Wednesday, September 20, 2023

Political Sorcery

As every magician knows, you need a good distraction. If you are to fool an audience your means of distraction is critical for success. An attractive female assistant will get half your audience looking elsewhere. Add in a loud noise, a fast movement, a flash of light, a puff of smoke and you will have them all distracted so they don’t see what you are really doing.

As every politician knows, when you don’t want people to know what you are up to, it is best if you can keep them occupied with something else. Distraction in politics is a matter of survival. It is used to divert attention to further an ulterior motive. Focus their attention elsewhere and you can get away with almost anything. Inflation, abortion, racial hatred, antisemitism, gun regulations, immigrants, drugs, and crime are all good distractors. Better yet, roll up all the catnip trigger words into a four-letter one and call it WOKE. This can now be the loud noise that gets the villagers to light their torches and storm the castle.

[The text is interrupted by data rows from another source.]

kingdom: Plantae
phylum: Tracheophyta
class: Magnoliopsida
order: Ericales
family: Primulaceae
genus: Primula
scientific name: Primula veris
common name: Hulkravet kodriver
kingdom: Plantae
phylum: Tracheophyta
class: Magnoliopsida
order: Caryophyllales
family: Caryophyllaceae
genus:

When the natives are restless, they need attention. Ronald Reagan was called the Great Communicator; Donald Trump might be called the Great Bloviator. The term bloviation was once attributed to President Warren G. Harding who had perfected the art of speaking for as long as the occasion warranted without saying anything. Trump who is an insatiable consumer of television news perhaps understands best how to manipulate it. As his detractors get more and more aggravated, the MAGA base becomes more energized. As Trump’s narrative taps into an existing perceived fear, it becomes a proxy for a larger concern. The citizen victim needs a villain.

Original image was of Charlie Chaplin from The Great Dictator


Adolf Hitler was also a master of distraction. With a populous depressed after a crushing defeat in WWI, Hitler created his villains to explain that defeat, the failing economy, high unemployment, and the widening chasm between rich and poor. He was able to divide the Germans and, over time, he was able to indoctrinate them with lies, accusations, and innuendo. He tapped their fears and used antisemitic racism, which had been present for centuries, to provide an outlet for their frustration.




Donald Trump does much of the same. He is the spinning mirrored disco ball above the dance floor of a nation. He catches the spotlight from all directions and reflects it with dazzling effect. None of it makes any sense but it holds our attention. He dominates the media, all media. In one psychological biography, the author states of Trump, “He lives outside of time and narrative, like no other person I have ever encountered. He is the episodic man living forever in the combative moment, striving to win each moment, moment by moment, episode by discrete episode.”

Cue Donna Summer’s Last Dance and spin that disco ball one more time. For Donald Trump, perhaps the song should be Never Can Say Goodbye by Sister Sledge. (Super Freak would have been too on the nose.)